Wednesday, October 16, 2013

Just do the work . . .

Most of my photographic life I've worked full-time, fitting in my photography and writing wherever I could. Being a morning person, I would get up extra early to do my work. As a result, I wrote guidebooks, published newsletters, led photography workshops, marketed and sold my photos.

I am lucky enough to not have to work full-time now, but I still get up early and cherish those few hours when the house is still (not that it's ever loud), and I feel free to just play with my photos.

Lately I've been reading Ray Bradbury's Zen in the Art of Writing, and yesterday I read where between the ages of 24 and 36 his routine was to sit down at his desk every morning and just write the words that were in his head, no matter what they were.
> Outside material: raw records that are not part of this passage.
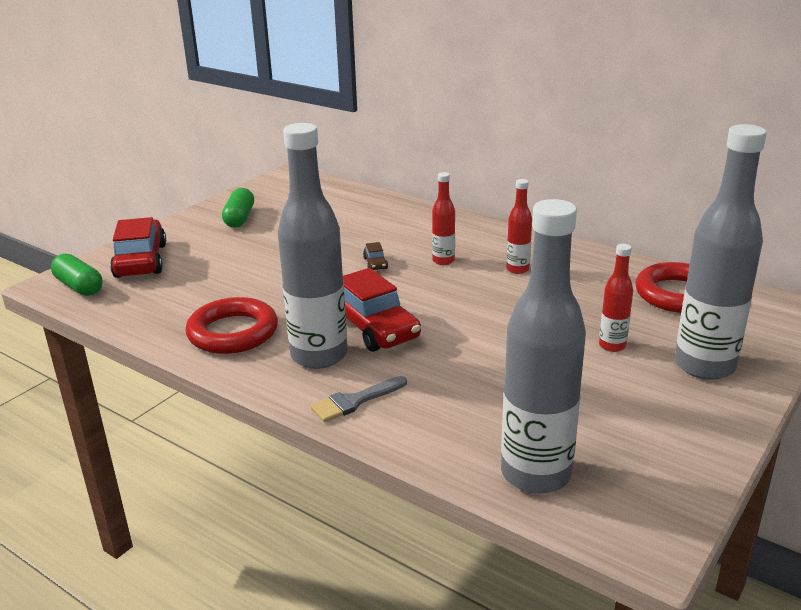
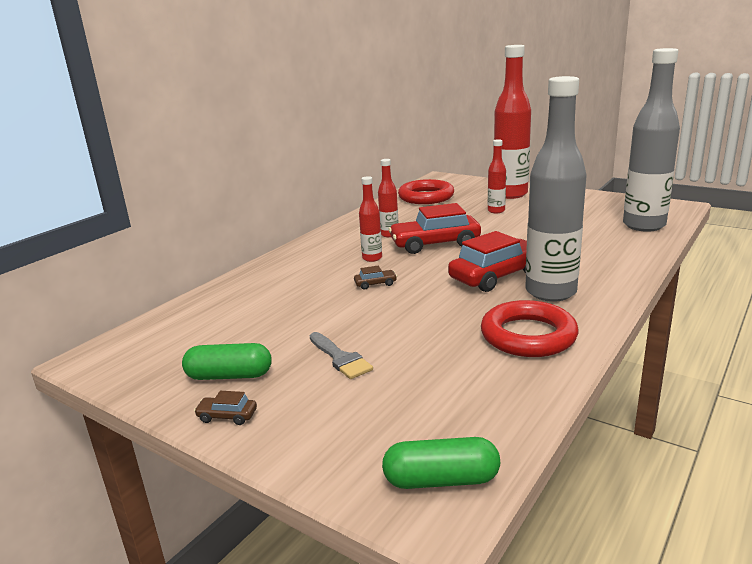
camera: 90 degrees left, 5 degrees down
green capsule [51,254,103,296] -> green capsule turned 45 degrees clockwise [382,437,500,489]
red car [110,217,166,278] -> red car moved to [388,203,481,254]
grey brush [310,376,407,422] -> grey brush moved to [310,332,373,379]
grey bottle [675,124,767,380] -> red bottle [494,45,531,199]
none -> brown car [194,391,257,425]

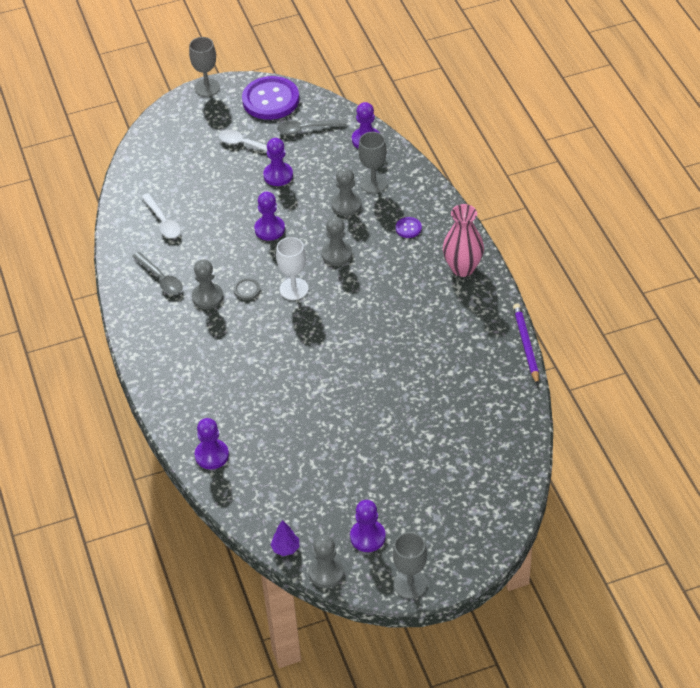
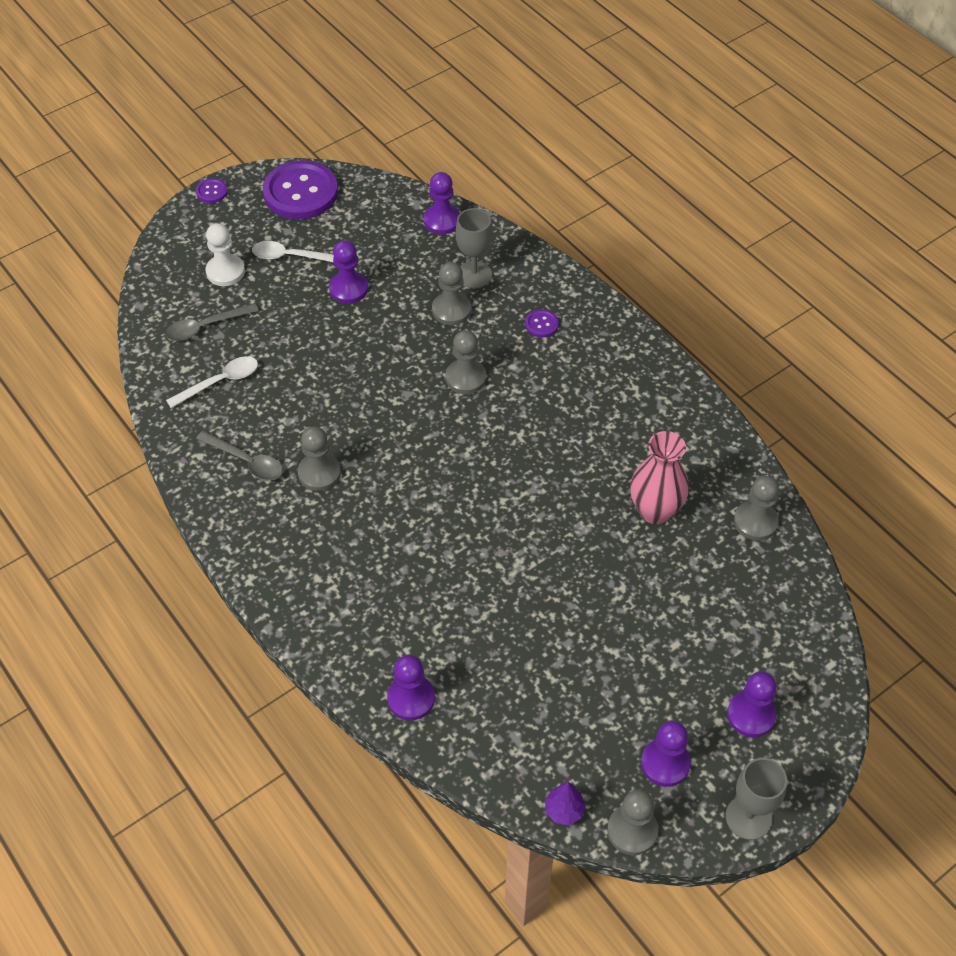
camera: 20 degrees left, 5 degrees up
white spoon [142,193,181,238] -> white spoon turned 75 degrees counterclockwise [166,356,258,408]
grey goblet [189,37,220,97] -> purple button [196,178,228,203]
grey button [234,278,260,300] -> none
purple pawn [254,192,285,241] -> purple pawn moved to [727,672,776,737]
white goblet [276,237,309,300] -> none
grey spoon [277,119,347,134] -> grey spoon moved to [165,303,259,341]
pink vase [443,204,484,277] -> pink vase moved to [630,431,689,524]
purple pencil [513,303,539,385] -> none
none -> white pawn [205,223,245,286]
none -> grey pawn [734,476,779,541]

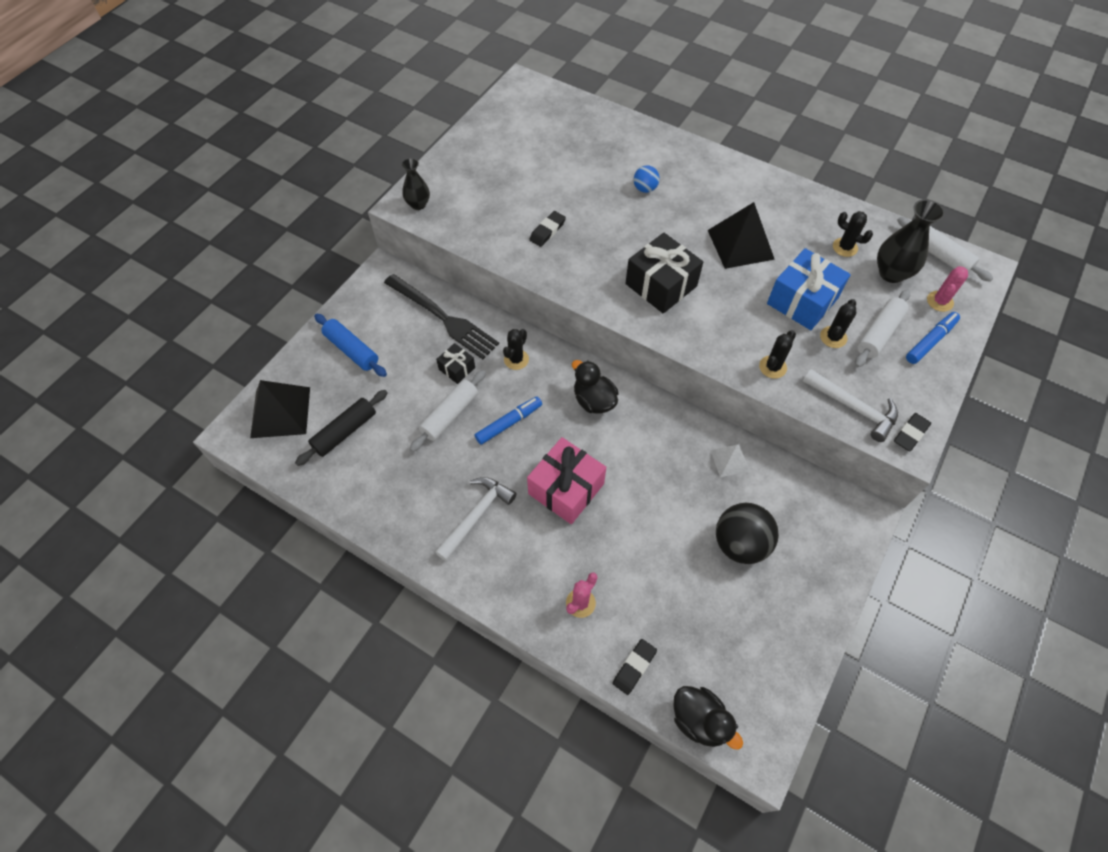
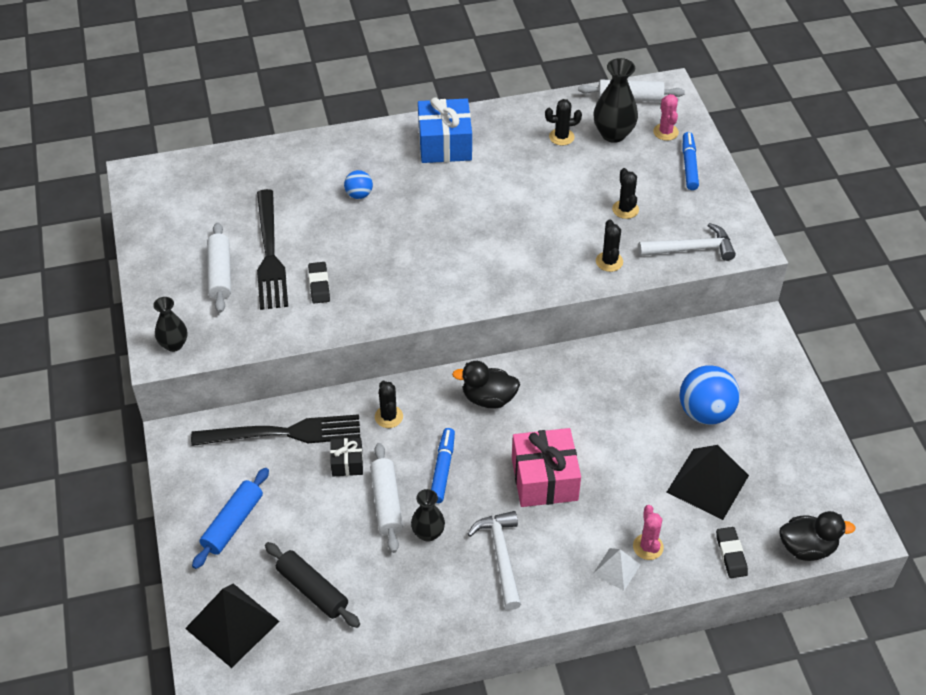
camera: 45 degrees left, 10 degrees down
black rolling pin [295,390,388,466] -> black rolling pin turned 45 degrees counterclockwise [265,542,360,628]
blue rolling pin [314,314,387,377] -> blue rolling pin turned 60 degrees counterclockwise [192,468,269,569]
black gift [625,233,703,314] -> none
black pyramid [708,202,775,269] -> black pyramid moved to [667,445,749,520]
white pyramid [710,444,750,477] -> white pyramid moved to [593,548,641,591]
black ball [716,503,779,564] -> blue ball [680,365,740,425]
blue gift [767,248,851,330] -> blue gift moved to [418,97,472,163]
white rolling pin [855,290,910,368] -> white rolling pin moved to [207,222,231,313]
black eraser [894,413,931,452] -> none
none -> black fork [257,189,288,310]
none -> black vase [411,489,445,542]

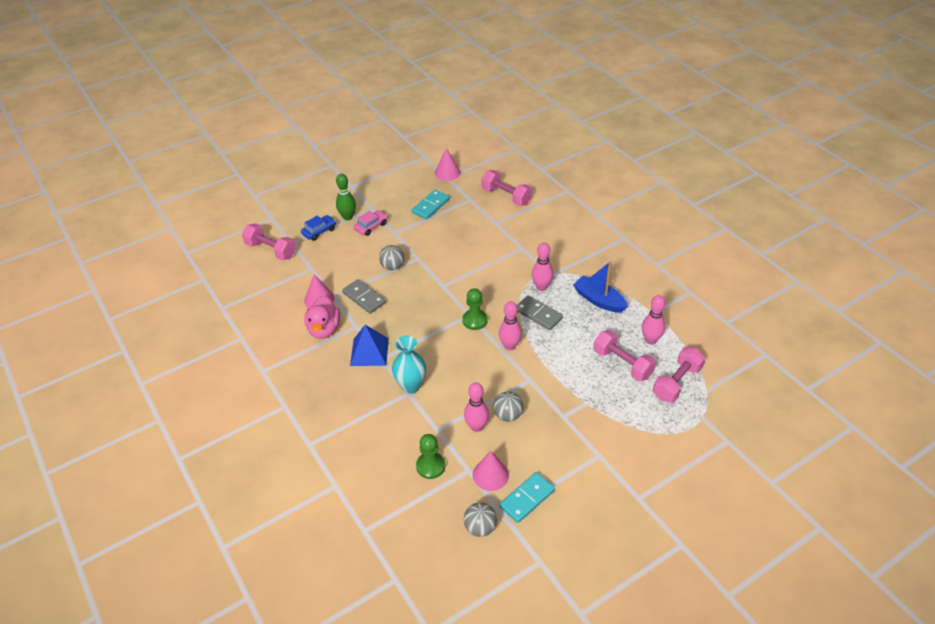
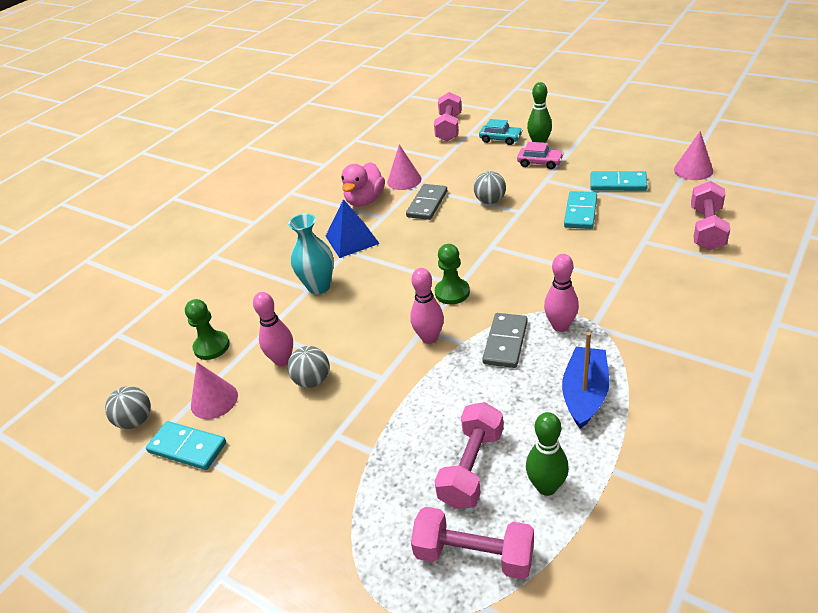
camera: 70 degrees right, 5 degrees down
blue car [301,215,336,241] -> turquoise car [479,119,523,145]
pink duck [304,296,340,339] -> pink duck turned 45 degrees counterclockwise [341,162,385,207]
pink bowling pin [642,295,665,345] -> green bowling pin [526,412,569,496]
none -> turquoise domino [564,191,597,229]

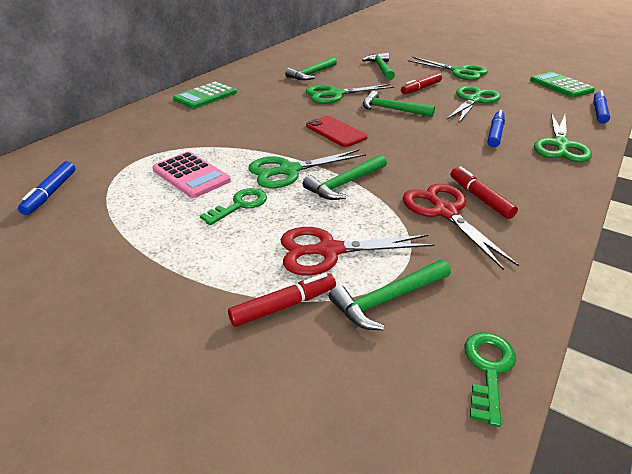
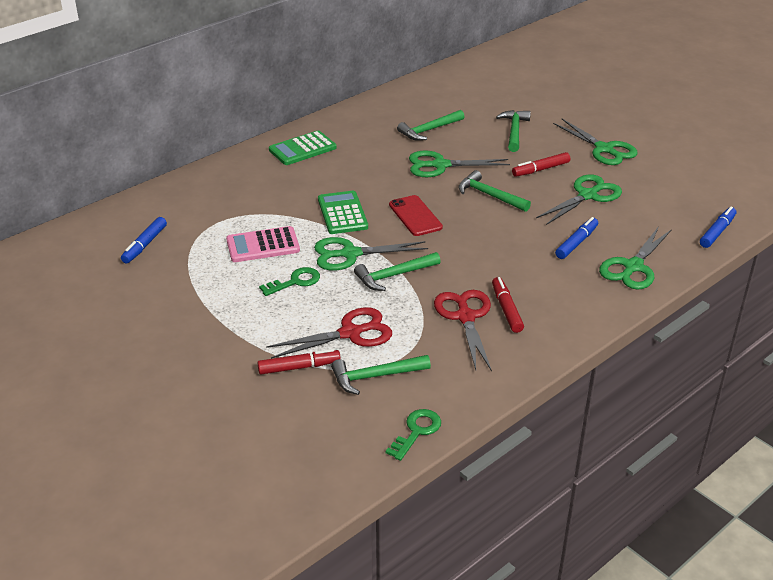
camera: 15 degrees right, 0 degrees up
pink calculator [152,151,231,198] -> pink calculator turned 105 degrees clockwise [226,226,300,262]
red scissors [281,227,435,275] -> red scissors turned 150 degrees clockwise [266,307,392,359]
green calculator [530,72,595,97] -> green calculator moved to [318,191,368,234]

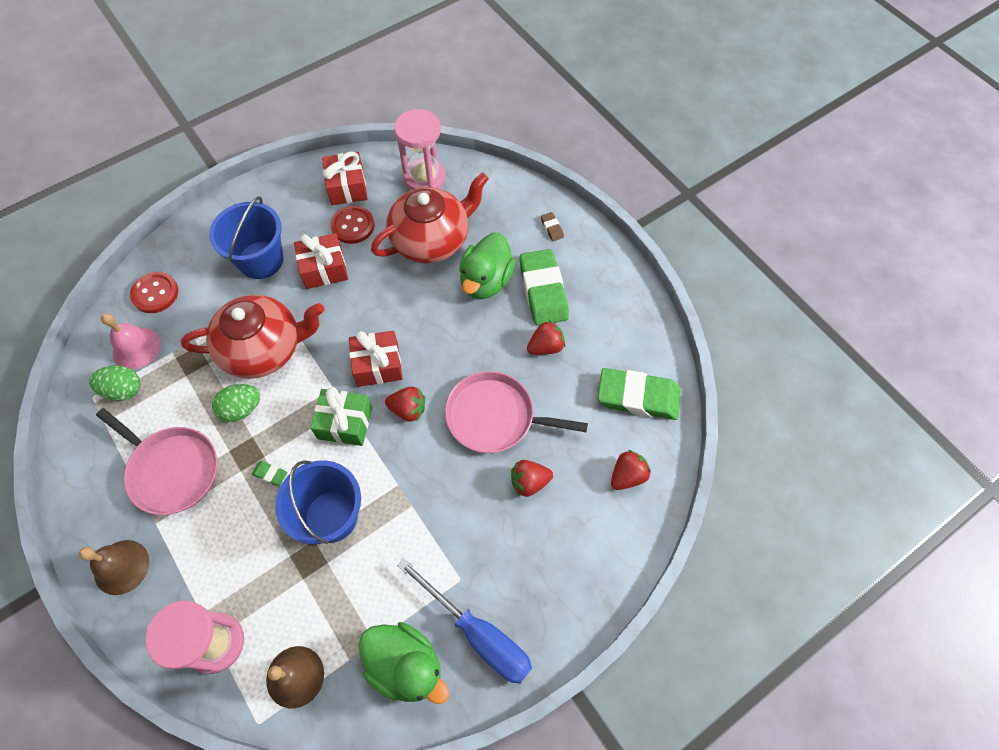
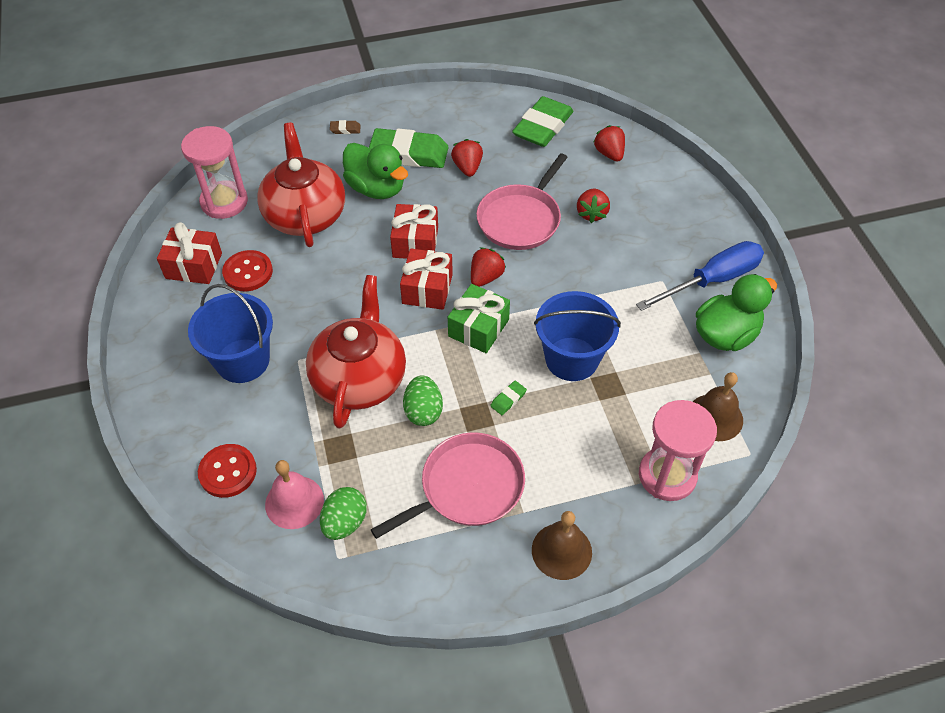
camera: 70 degrees left, 10 degrees down
red gift [294,233,348,289] -> red gift moved to [390,204,438,259]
The result was a book called Dandelion Wine.

I've taken a similar path these days where each morning I go into my photographs, choose a directory, pick a photo, and see what I can do with it. There's no pre-planning. I just see what I have and go with it.

The directory might be a grouping of texture photos that are all paint. Or it might be a directory called "San Juan Capistrano." It doesn't matter. I just click a directory, see what's there.

Today it was a directory called "mustard," and contained photos I'd taken in the Napa Valley a couple years ago of a mustard field. The photos are horrid. I should just throw them away. I was there in the late morning hours, the lighting was flat, and I was uninspired. Just before we left that scene, I wandered down the road and took a photo of a bare tree. How it got left in the "mustard" directory, I don't know, but this morning that tree photo appealed to me.

And that was the beginning of this picture. I tweaked the tree, added this and that, removed things, added more, and came up with this. It's unlike anything I've yet created, and I think that's why I like it. I like the warm feeling, the autumnal vibe, the weirdness, the starkness. And it's new! It surprised me. And I always like surprises in my art.

What's my point? My point is that if you just do the work, -- even if it's just a few minutes, a few hours -- on a daily basis, good things will happen. Just get up and do the work.